The postulates of practical reason, by which Kant hoped to elude the subjectivity which he attributed to knowledge, are no less subjective than knowledge, and far more private and variable. The senses and the intellect, if they deceive us, seem to deceive us all in much the same way, and the dream they plunge us into in common seems to unite us; but what obscurity, diversity, hostility in the ideals of our hearts! The postulates that were intended to save the Kantian philosophy from egotism are the most egotistical part of it. In the categorical imperative we see something native and inward to the private soul, in some of its moods, quietly claiming to rule the invisible world, to set God on his throne and open eternity to the human spirit. The most subjective of feelings, the feeling of what ought to be, legislates for the universe. Egotism could hardly go further.

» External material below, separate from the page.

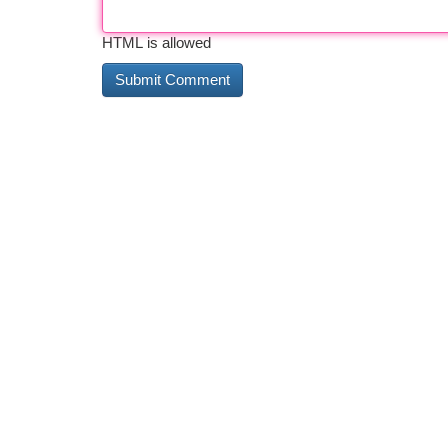
HTML is allowed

But this is not all. The categorical imperative, not satisfied with proclaiming itself secretly omnipotent, proclaims itself openly ruthless. Kant expressly repudiated as unworthy of a virtuous will any consideration of happiness, or of consequences, either to oneself or to others. He was personally as mild and kindly as the Vicar of Wakefield (whose goodness he denied to be moral because it was natural), but his moral doctrine was in principle a perfect frame for fanaticism. Give back, as time was bound to give back, a little flesh to this skeleton of duty, make it the voice not of a remote Mosaic decalogue, but of a rich temperament and a young life, and you will have sanctified beforehand every stubborn passion and every romantic crime. In the guise of an infallible conscience, before which nothing has a right to stand, egotism is launched upon its irresponsible career.

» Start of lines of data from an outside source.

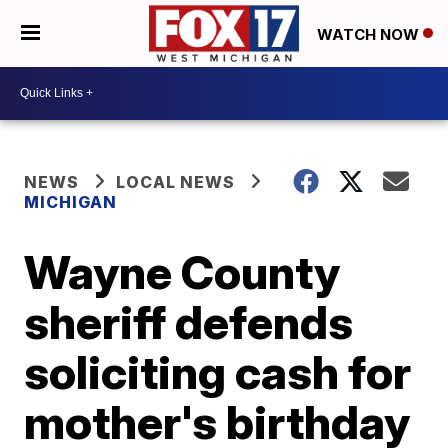
WATCH NOW
NEWS
LOCAL NEWS
MICHIGAN
Wayne County
sheriff defends
soliciting cash for
mother's birthday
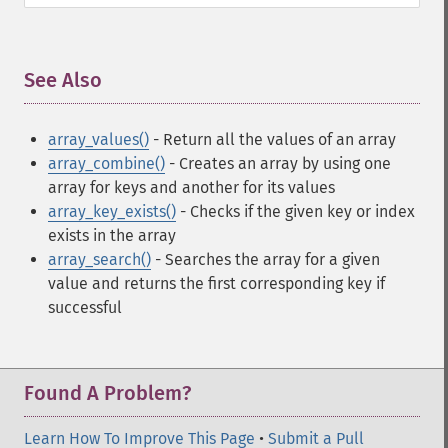
See Also
¶
array_values()
- Return all the values of an array
array_combine()
- Creates an array by using one
array for keys and another for its values
array_key_exists()
- Checks if the given key or index
exists in the array
array_search()
- Searches the array for a given
value and returns the first corresponding key if
successful
Found A Problem?
Learn How To Improve This Page
•
Submit a Pull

The categorical imperative, as Kant personally conceived it, was that of the conscience of the eighteenth century, which had become humanitarian without ceasing to be Christian, the conscience of the Puritans passing into that of Rousseau. But the categorical principle in morals, like the ego in logic, can easily migrate. If to-day you are right in obeying your private conscience against all considerations of prudence or kindness (though you are prudent and kind by nature, so that this loyalty to a ruthless Duty is a sacrifice for you), to-morrow you may be right in obeying the categorical imperative of your soul in another phase, and to carry out no matter what irresponsible enterprise, though your heart may bleed at the victims you are making. The principle of fanaticism is present in either case; and Kant provides, in his transcendental agnosticism, a means of cutting off all protests from experience or common sense, or a more enlightened self-interest. These protests, he thinks, are not only ignoble, but they come from a deluded mind, since the world they regard is a creature of the imagination, whereas the categorical imperative, revealed to the inner man, is a principle prior to all worlds and, therefore, not to be corrected by any suasion which this particular world, now imagined by us, might try to exercise on our free minds.